Once, they could travel all the way to the sun in seconds. Now it's just a light in the sky, a star she can't point to and ask to see.

She's gotten the Doctor back, but only a part of him, she's beginning to realise. She never had to think about where the TARDIS ended and he began when both came in a package. Now she does.

"Cow all happy," he says as he walks towards her, his coat flapping slightly in a lazy wind and the shadows dancing with. "Got a bit of milk for returning her. I feel like a right breadwinner. Or milkwinner. Is it possible to be troublewinner?"

"With you, anything's possible. Even impossible returns."

He looks at her, bag of milk cartons in his hand, clearly trying to gauge her mood. She's not even sure about it herself, torn between joy, fear and even anger still. She is deliriously happy to see him every second of the day, and she has stopped waking up and having to check he's still there, but in memories, her life with him is perfect. Here, there are issues.

"Why'd you leave the TARDIS?" she challenges. "We could chase real alien cows travelling in it."

"I'm not killing her. You saw what happened when we travelled here by accident and the time vortex was ripped away. I'm not doing that to her," he says tensely, then seems to have an afterthought. "If I brought the TARDIS it wouldn't be really trying this life day-by-day thing, besides."

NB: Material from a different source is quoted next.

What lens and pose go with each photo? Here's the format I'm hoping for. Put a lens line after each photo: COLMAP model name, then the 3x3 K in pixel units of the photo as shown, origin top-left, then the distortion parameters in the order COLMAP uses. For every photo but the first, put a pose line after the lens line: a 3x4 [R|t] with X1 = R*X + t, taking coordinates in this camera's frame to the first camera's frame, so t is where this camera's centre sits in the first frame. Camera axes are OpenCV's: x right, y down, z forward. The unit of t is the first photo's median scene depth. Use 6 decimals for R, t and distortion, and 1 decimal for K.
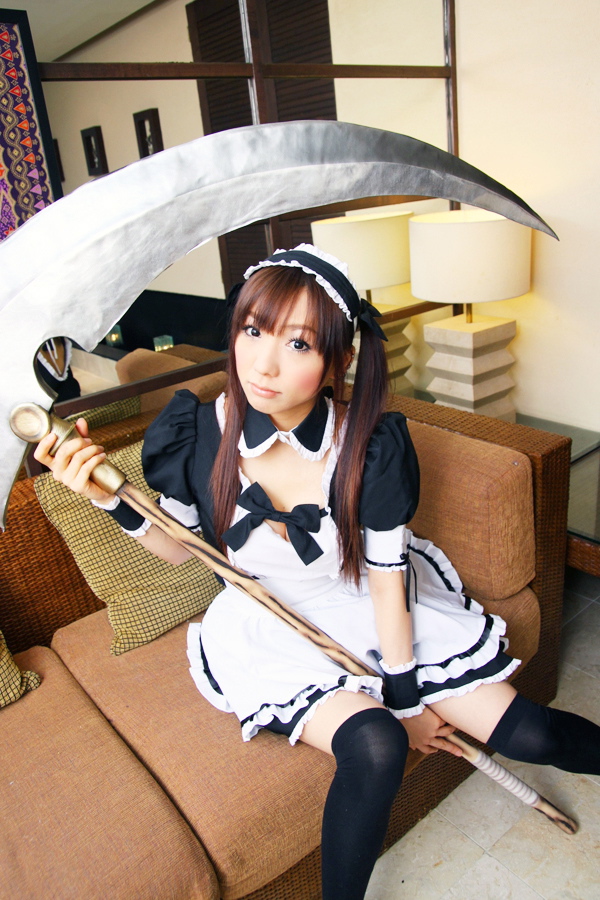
lens RADIAL K [[707.9, 0, 300.0], [0, 707.9, 449.9], [0, 0, 1]] dist [-0.119297, 0.107319]
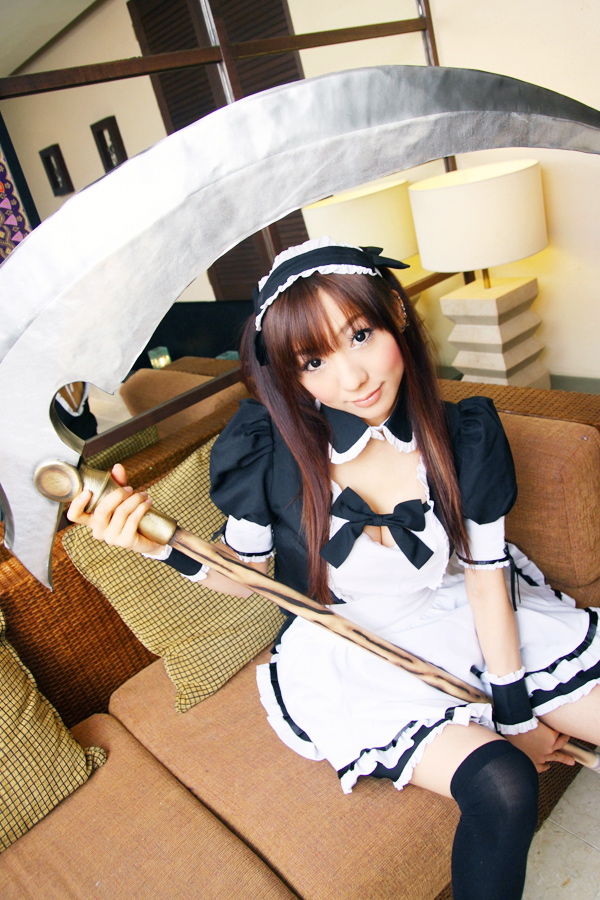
lens RADIAL K [[707.9, 0, 301.1], [0, 707.9, 451.4], [0, 0, 1]] dist [-0.119297, 0.107319]
pose [[0.987447, -0.157789, -0.007162, -0.047798], [0.157910, 0.987217, 0.021623, -0.038390], [0.003659, -0.022482, 0.999741, 0.090554]]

"You're treating this as some kind of experiment?"

"How else am I going to get the hang of it?"

By actually living it, she wants to scream. By not treating it as a vacation away from the real thing. Oh, she wants to howl it at him, but doesn't. He won't understand, and be hurt, because he really has abandoned so much to be with her here. Even if it's only for a while. He's not really fit for normal life.

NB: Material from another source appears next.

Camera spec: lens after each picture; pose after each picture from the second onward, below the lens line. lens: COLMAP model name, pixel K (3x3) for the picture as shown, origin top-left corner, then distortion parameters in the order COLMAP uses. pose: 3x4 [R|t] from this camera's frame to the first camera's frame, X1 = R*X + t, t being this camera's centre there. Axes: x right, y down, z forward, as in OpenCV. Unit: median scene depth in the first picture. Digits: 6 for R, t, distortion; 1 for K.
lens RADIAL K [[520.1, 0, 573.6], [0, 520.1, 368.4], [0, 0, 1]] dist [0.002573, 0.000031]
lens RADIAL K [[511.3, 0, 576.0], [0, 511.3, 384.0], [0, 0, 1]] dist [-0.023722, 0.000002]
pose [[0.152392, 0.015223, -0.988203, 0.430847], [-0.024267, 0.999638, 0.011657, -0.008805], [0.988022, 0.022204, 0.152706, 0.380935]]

She wonders sometimes if he's made her a misfit too.

"Come on, then, milkwinner," she says cheerfully, and ignores everything but the slow-spreading smile across his face. "Let's get out of Hell."

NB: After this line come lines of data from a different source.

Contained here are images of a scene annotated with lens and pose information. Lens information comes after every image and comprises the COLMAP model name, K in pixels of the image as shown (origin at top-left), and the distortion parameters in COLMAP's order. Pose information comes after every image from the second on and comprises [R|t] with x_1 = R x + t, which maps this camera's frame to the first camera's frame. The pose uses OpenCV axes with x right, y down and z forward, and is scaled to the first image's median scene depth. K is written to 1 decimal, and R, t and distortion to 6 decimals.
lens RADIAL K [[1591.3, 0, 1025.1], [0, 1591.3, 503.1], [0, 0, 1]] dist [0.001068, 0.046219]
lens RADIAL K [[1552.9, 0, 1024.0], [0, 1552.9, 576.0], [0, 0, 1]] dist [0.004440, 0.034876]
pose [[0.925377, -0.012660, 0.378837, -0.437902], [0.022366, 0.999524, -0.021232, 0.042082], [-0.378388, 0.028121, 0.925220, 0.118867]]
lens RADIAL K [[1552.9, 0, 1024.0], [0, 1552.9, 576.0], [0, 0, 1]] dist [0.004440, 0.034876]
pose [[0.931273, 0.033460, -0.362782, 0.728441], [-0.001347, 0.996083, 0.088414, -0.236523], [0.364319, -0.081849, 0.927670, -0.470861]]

He looks enthusiastic at that.

"Let's get some salami on the way! And bread. Oh, and pickles, I love pickles. Onions! Think they have Norwegian onions?. Maybe even aspargaus. Used to hate it, but I can't remember why, so might be fun to find out. Cheese! Can't do without cheese. Civilizations that do without cheese go all testy and megalomaniac. Might want some jam too." He thinks a bit, tossing the bag into the backseat and getting in beside her. "I might have to make a list."

"That's all right," she tells him, turning the key and listening to the engine kick in, a pale echo of another engine sound she's quite fond of. "Day-by-day living makes for a lot of lists."

They drive away, night falling over Hell as they leave, the day gone and lost.

That's all right. There's another waiting beyond the horizon, and they don't have any means to escape it anymore.

II

"Do you love me?" Rose whispers as he kisses her skin and finds it to be smelling of pine. It's night around them, quiet and light and alien to him, even for all the time he's spent on this Earth and its not identical twin in his Universe. Just a tourist here, and still getting asked the awkward questions.

"I'm here. You have to know that," he replies, the coward every time.

"Do you love me enough?"

He wonders what to answer.

There's the truth, which is never quite what humans want to hear, and there are lies, which always come back to haunt. Sometimes, there's even a choice of what is truth and what's a lie, depending on perspective. Depending on the definition of 'enough'. Always the choice.

Rose looks at him with wide open eyes, so much human love in her face that he feels a little breathless. So little time to love, humans. So little time to understand what it is.

"Do you, Doctor?" she urges, warm breath stroking his cheek as she leans in. Young, kissable Rose, who he is going to have to shag now, and rather does look forward to. Rose, who is convinced she loves him and wonders about how he feels.

He makes his choice.

"Yes," he says, and isn't sure what it is.